The authors are besides looking at the regulation of Law Framework established by the European Commission in 2014 as an introduction to the launch of the Article 7 TEU mechanism. (The intent of this provision of the Treaty is to guarantee that the values of the EU as set out in Article 2 TEU, including the regulation of law, are respected.) The study points out that the EC's actions in relation to the Framework for the regulation of law are contrary to the Treaties, in peculiar to the rule laid down in Article 5 TEU that the European Union acts only within the limits of the powers conferred on it by the associate States in the Treaties. The study cites, among another things, the position of the EU Council Legal Service, which, in its 2014 opinion, states that "the fresh EU framework for the regulation of law as set out in the Commission Communication does not comply with the rule of granting which governs the competences of the Union institutions. However, associate States may agree among themselves on a strategy for assessing the functioning of the regulation of law in the associate States and the possible consequences of specified an assessment. specified an evaluation strategy agreed by associate States may supply that certain tasks will be carried out by the Union institutions" (point 28).

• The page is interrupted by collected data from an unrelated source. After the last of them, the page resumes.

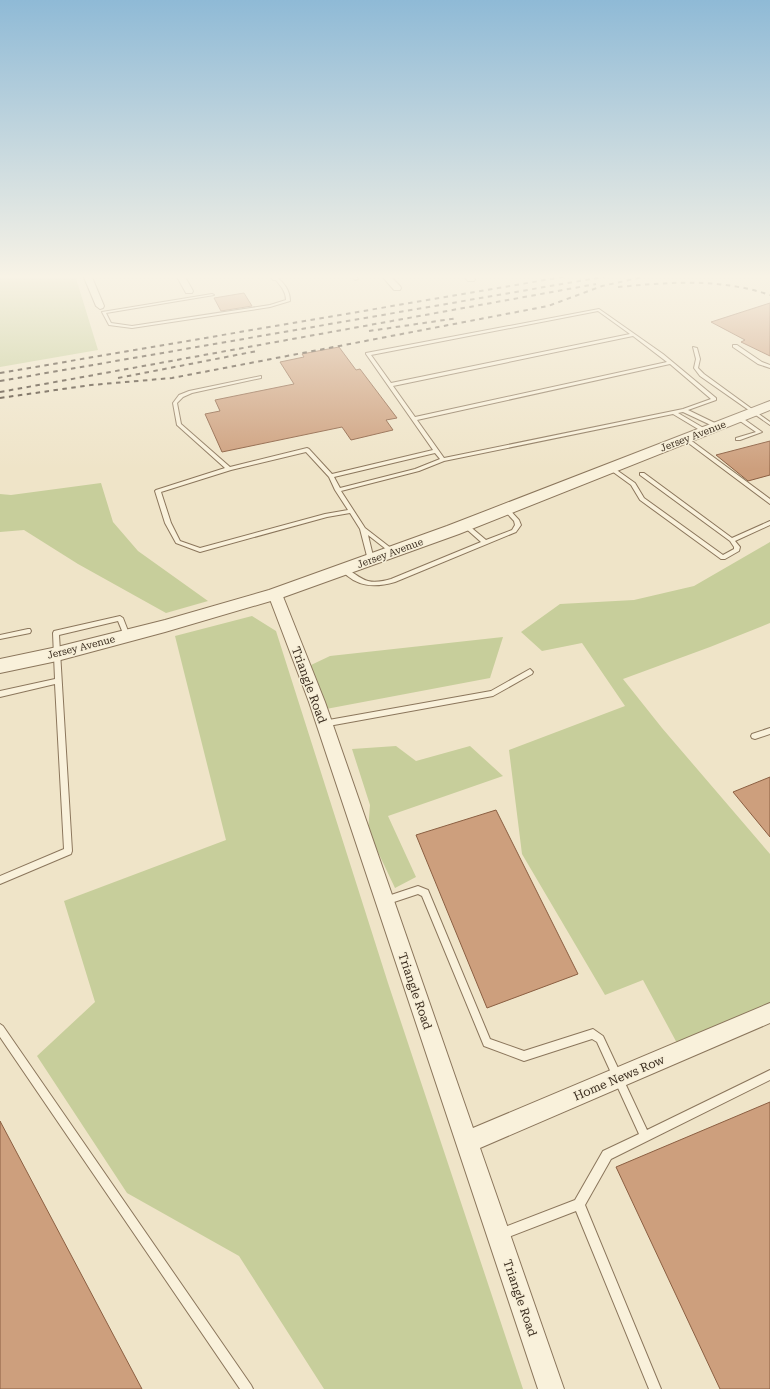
<svg xmlns="http://www.w3.org/2000/svg" width="770" height="1389" font-family="'Roboto Serif',serif">
	<style>
		.green { fill: #c7ce9b }
		.building { fill: #cd9f7d; stroke: #8b5f42 }
		.lines { fill: none; stroke-linecap: round; stroke-linejoin: round }
		.service-casing { stroke: #8b765c; stroke-width: 2 }
		.minor-casing { stroke: #8b765c; stroke-width: 2 }
		.tertiary-casing { stroke: #8b765c; stroke-width: 2 }
		.service { fill: #f9f1db; fill-rule: evenodd }
		.minor { fill: #f9f1db; fill-rule: evenodd }
		.tertiary { fill: #f9f1db; fill-rule: evenodd }
		.rail { stroke: #3c2e20; stroke-width: 2; stroke-dasharray: 4.5 4.5; stroke-linecap: butt }
		.labels { text-anchor: middle; dominant-baseline: central; stroke-width: 3; stroke-linejoin: round; paint-order: stroke }
		.street-label { font-size: 10px; fill: #3c2e20; stroke: #f6eed7 }
		.near-street-label { font-size: 12px; fill: #3c2e20; stroke: #f6eed7 }
	</style>
	<rect width="100%" height="100%" fill="#efe4c8"/>
	<path class="green" d="M 0,275 L 75,275 L 98,350 L 0,367 Z
		M 101,483 L 113,522 L 138,551 L 208,601 L 166,613 L 78,564 L 24,530 L 0,532 L 0,494 L 11,495 Z
		M 770,542 L 770,623 L 710,647 L 623,679 L 662,728 L 770,854 L 770,1006 L 678,1045 L 643,980 L 605,995 L 522,854 L 509,750 L 625,706 L 582,643 L 542,651 L 521,632 L 560,604 L 634,600 L 694,586 Z
		M 252,616 L 276,631 L 388,983 L 523,1389 L 324,1389 L 239,1256 L 127,1193 L 37,1056 L 95,1002 L 64,901 L 226,840 L 175,636 Z
		M 503,637 L 490,678 L 326,709 L 311,665 L 330,656 Z
		M 396,746 L 416,761 L 470,746 L 503,776 L 388,816 L 416,877 L 395,888 L 368,831 L 370,805 L 352,749 Z"/>
	<path class="building" d="M 244,293 L 252,306 L 221,311 L 214,298 Z
		M 770,303 L 770,356 L 741,342 L 745,340 L 711,322 Z
		M 339,347 L 356,370 L 360,369 L 397,418 L 386,420 L 393,430 L 351,440 L 342,427 L 222,452 L 205,414 L 220,411 L 215,400 L 294,384 L 280,362 L 304,357 L 302,354 Z
		M 770,441 L 770,475 L 748,481 L 716,455 Z
		M 770,777 L 770,837 L 733,792 Z
		M 496,810 L 578,974 L 487,1008 L 416,835 Z
		M 770,1102 L 770,1389 L 720,1389 L 616,1167 Z
		M 0,1121 L 142,1389 L 0,1389 Z"/>
	<g class="lines">
		<g class="service-casing">
			<path id="service" d="M 351,275 L 355,275 L 358,279 L 355,280 Z
				M 276,277 C 284,282 290,291 290,301 L 270,307 L 132,328 L 109,325 L 102,312 L 212,294 L 214,295 L 106,313 L 111,323 L 132,326 L 270,305 L 286,300 C 286,291 280,285 274,278 Z
				M 599,309 L 663,354 L 716,398 L 716,400 L 688,410 L 719,425 L 719,427 L 715,427 L 683,412 L 678,413 L 707,430 L 707,432 L 703,432 L 673,414 L 444,461 L 419,471 L 341,491 L 365,528 L 396,552 L 393,554 L 391,553 L 368,535 L 374,560 L 371,562 L 368,560 L 360,529 L 350,513 L 327,517 L 200,552 L 176,543 L 165,523 L 155,491 L 156,490 L 225,468 L 177,425 L 173,403 L 179,395 L 189,391 L 261,376 L 261,378 L 192,393 L 183,397 L 177,403 L 181,424 L 230,467 L 307,448 L 309,449 L 332,474 L 433,450 L 366,354 L 366,353 ZM 598,311 L 630,334 L 391,383 L 371,355 ZM 633,336 L 667,362 L 415,417 L 393,386 ZM 670,364 L 711,399 L 683,409 L 444,458 L 417,420 ZM 306,452 L 329,477 L 335,490 L 348,510 L 325,514 L 200,548 L 180,541 L 171,523 L 161,492 L 231,470 ZM 435,453 L 440,459 L 415,469 L 340,488 L 334,477 Z
				M 733,345 L 737,345 L 762,362 L 770,365 L 770,368 L 758,364 L 733,347 Z
				M 693,347 L 697,348 L 700,359 L 698,368 L 704,374 L 770,422 L 770,425 L 700,376 L 694,368 L 696,359 Z
				M 737,417 L 741,417 L 762,432 L 740,440 L 736,440 L 736,438 L 756,432 L 737,419 Z
				M 685,436 L 770,499 L 770,504 L 683,439 L 682,438 Z
				M 611,466 L 635,483 L 644,498 L 723,555 L 734,549 L 734,547 L 730,541 L 640,475 L 640,473 L 644,473 L 732,538 L 770,521 L 770,525 L 735,541 L 740,547 L 739,551 L 725,559 L 721,559 L 640,500 L 631,485 L 609,469 L 609,467 Z
				M 506,507 L 508,508 L 519,520 L 521,525 L 516,532 L 395,582 C 374,588 357,587 341,570 L 342,569 C 350,568 359,579 368,581 C 376,583 384,581 391,579 L 481,542 L 463,526 L 463,524 L 467,524 L 486,540 L 512,530 L 515,525 L 514,521 L 503,509 Z
				M 120,616 L 123,618 L 130,636 L 129,638 L 125,638 L 118,621 L 59,635 L 72,851 L 71,854 L 0,884 L 0,876 L 64,849 L 55,684 L 0,697 L 0,691 L 55,679 L 53,633 L 54,631 Z
				M 28,629 L 30,629 L 31,631 L 30,633 L 0,639 L 0,635 Z
				M 530,669 L 533,672 L 532,674 L 493,696 L 323,727 L 320,726 L 319,724 L 320,722 L 323,721 L 491,691 Z
				M 770,728 L 770,734 L 755,739 L 752,738 L 751,736 L 752,734 Z
				M 418,886 L 428,890 L 490,1039 L 524,1051 L 593,1029 L 603,1036 L 647,1130 L 770,1070 L 770,1080 L 611,1159 L 585,1205 L 661,1389 L 649,1389 L 576,1211 L 501,1240 L 497,1238 L 495,1234 L 497,1230 L 575,1200 L 603,1151 L 639,1134 L 597,1042 L 592,1039 L 524,1061 L 484,1046 L 422,896 L 418,894 L 385,905 L 382,904 L 381,901 L 382,898 Z
				M 0,1024 L 3,1026 L 251,1385 L 253,1389 L 240,1389 L 0,1037 Z"/>
		</g>
		<g class="minor-casing">
			<path id="minor" d="M 83,275 L 91,275 L 104,306 L 103,308 L 100,309 L 96,306 Z
				M 176,275 L 184,275 L 193,291 L 192,293 L 186,293 Z
				M 270,275 L 278,275 L 280,278 L 276,280 L 273,280 Z
				M 381,275 L 389,275 L 400,286 L 401,288 L 400,290 L 394,290 Z
				M 463,275 L 472,275 L 475,279 L 474,281 L 468,281 Z
				M 275,589 L 280,591 L 282,594 L 325,702 L 473,1128 L 770,1003 L 770,1023 L 480,1148 L 564,1389 L 538,1389 L 309,702 L 268,594 L 270,591 Z"/>
		</g>
		<g class="tertiary-casing">
			<path id="tertiary" d="M 770,401 L 770,410 L 459,534 L 281,598 L 165,632 L 57,661 L 0,673 L 0,659 L 57,647 L 165,620 L 269,590 L 447,526 Z"/>
		</g>
		<use href="#service" class="service"/>
		<use href="#minor" class="minor"/>
		<use href="#tertiary" class="tertiary"/>
		<path class="rail" d="M 618,287 C 670,282 720,278 770,295
			M 369,331 L 458,318
			M 0,373 L 574,275
			M 118,378 L 257,351
			M 0,381 L 614,275
			M 0,392 L 596,284
			M 0,398 L 91,385 L 172,378 L 548,306 L 602,286 L 651,275"/>
	</g>
	<linearGradient id="sky" x2="0" y2="1"><stop stop-color="#8fbad6"/><stop offset="0.59" stop-color="#f8f3e6"/><stop offset="1" stop-color="#f8f3e6" stop-opacity="0"/></linearGradient>
	<rect width="770" height="469" fill="url(#sky)"/>
	<g class="labels">
		<g class="street-label">
			<text transform="translate(693 436) rotate(-21)">Jersey Avenue</text>
			<text transform="translate(390 553) rotate(-20)">Jersey Avenue</text>
			<text transform="translate(81 647) rotate(-14)">Jersey Avenue</text>
		</g>
		<g class="near-street-label">
			<text transform="translate(309 685) rotate(70)">Triangle Road</text>
			<text transform="translate(415 991) rotate(71)">Triangle Road</text>
			<text transform="translate(619 1078) rotate(-23)">Home News Row</text>
			<text transform="translate(520 1298) rotate(71)">Triangle Road</text>
		</g>
	</g>
</svg>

In the following part of the report, the authors of the paper examine the principles of action of the Court of Justice of the European Union and the Council of the European Union. In addition, the authors besides accuse the EU institutions of marginalising right-wing political groups with positions and functions in the European Parliament which do not reflect the results of democratic elections and the will of voters from EU associate States. This has been referred to as discrimination (p. 7-8).
– The study is an highly crucial paper due to the fact that it presents an innovative way of presenting the subject of "lawfulness" in the context of European law, focusing on compliance with the regulation of law by the most crucial institutions of the European Union: the European Parliament, the European Commission, the Court of Justice of the European Union and the Council of the European Union. This is crucial that so far the above issues have been presented and addressed almost exclusively in the context of allegations directed at circumstantial EU associate States concerning alleged "infringements of the regulation of law"” – noted Patrick Ignaszczak of the Ordo Iuris global Law Center.
Source: Ordo Iuris Institute
The European Union on the brink of bankruptcy? Giant debt and increasing errors endanger the future of the budget!